### Work task
Beginning at the line that contains "Identify the document", return every remaining line of the data below exactly; return nothing before it.

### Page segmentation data
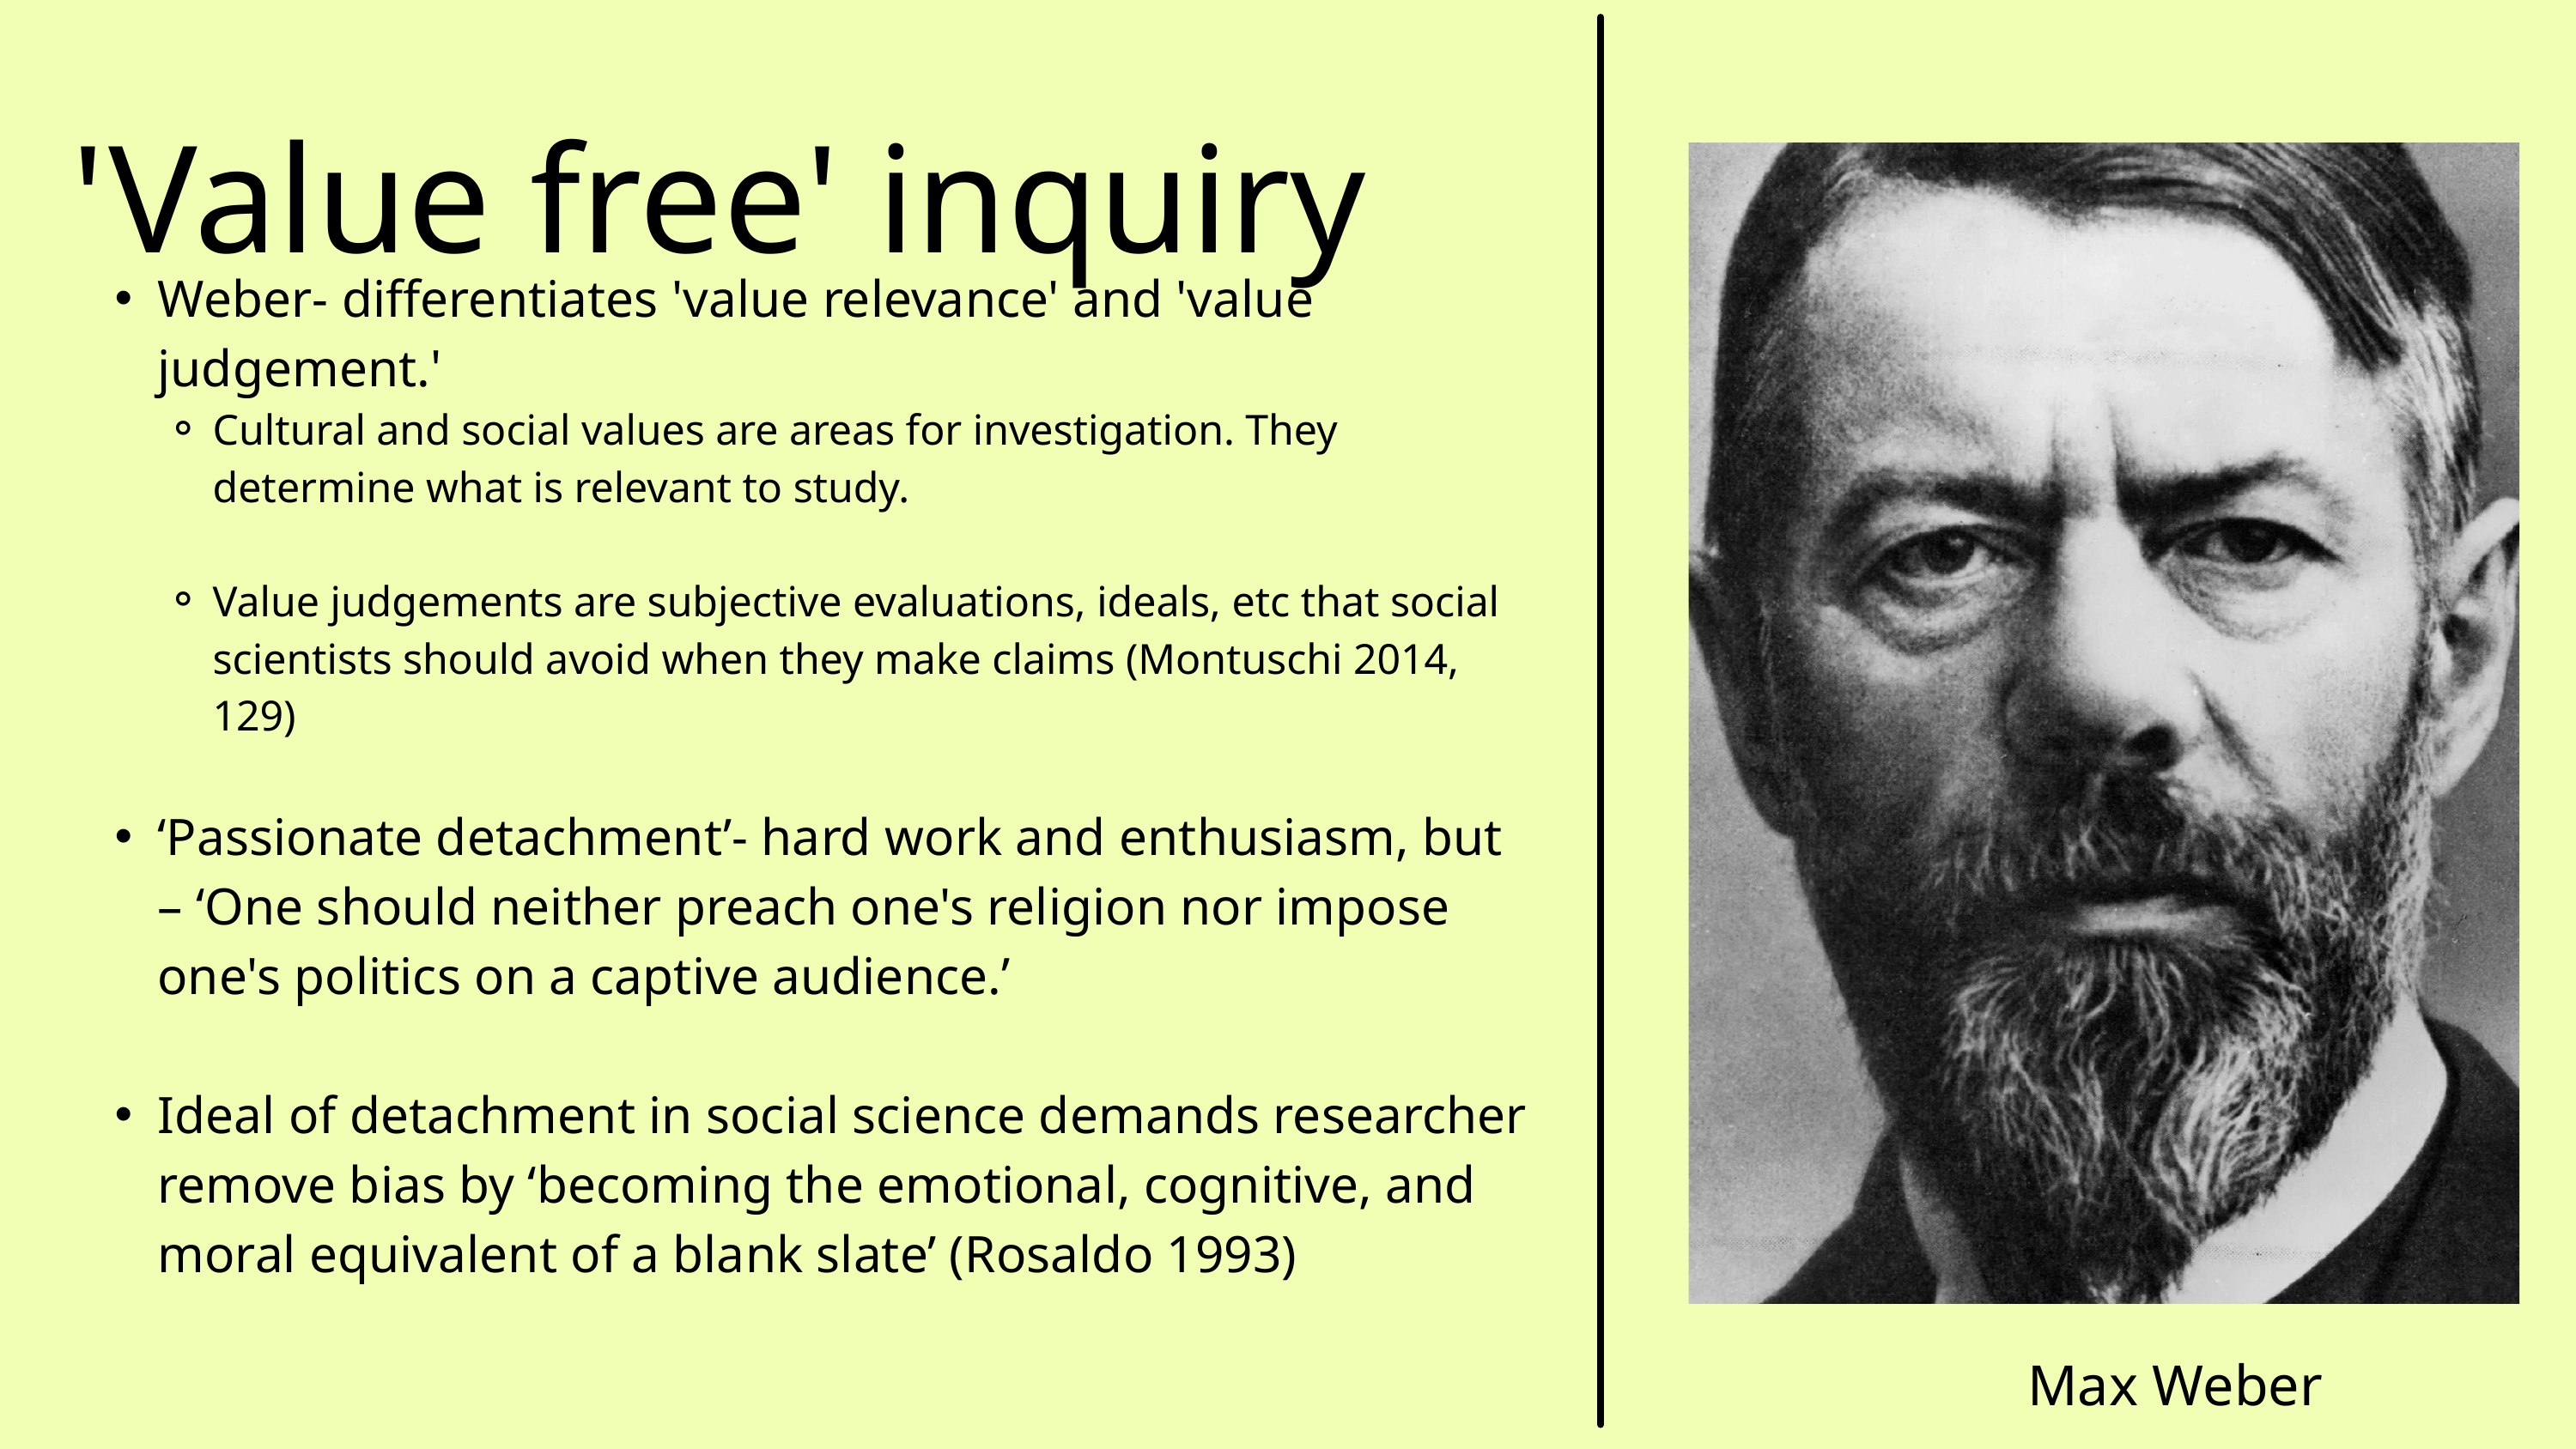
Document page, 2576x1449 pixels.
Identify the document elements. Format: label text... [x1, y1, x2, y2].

text_box Weber- differentiates 'value relevance' and 'value judgement.' Cultural and social values are areas for investigation. They determine what is relevant to study. Value judgements are subjective evaluations, ideals, etc that social scientists should avoid when they make claims (Montuschi 2014, 129) ‘Passionate detachment’- hard work and enthusiasm, but – ‘One should neither preach one's religion nor impose one's politics on a captive audience.’ Ideal of detachment in social science demands researcher remove bias by ‘becoming the emotional, cognitive, and moral equivalent of a blank slate’ (Rosaldo 1993) [71, 258, 1536, 1382]
text_box 'Value free' inquiry [71, 33, 1428, 282]
picture [1688, 142, 2520, 1304]
text_box Max Weber [1941, 1323, 2409, 1417]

### Task result
Identify the document elements. Format: label text... [x1, y1, x2, y2].

text_box Weber- differentiates 'value relevance' and 'value judgement.' Cultural and social values are areas for investigation. They determine what is relevant to study. Value judgements are subjective evaluations, ideals, etc that social scientists should avoid when they make claims (Montuschi 2014, 129) ‘Passionate detachment’- hard work and enthusiasm, but – ‘One should neither preach one's religion nor impose one's politics on a captive audience.’ Ideal of detachment in social science demands researcher remove bias by ‘becoming the emotional, cognitive, and moral equivalent of a blank slate’ (Rosaldo 1993) [71, 258, 1536, 1382]
text_box 'Value free' inquiry [71, 33, 1428, 282]
picture [1688, 142, 2520, 1304]
text_box Max Weber [1941, 1323, 2409, 1417]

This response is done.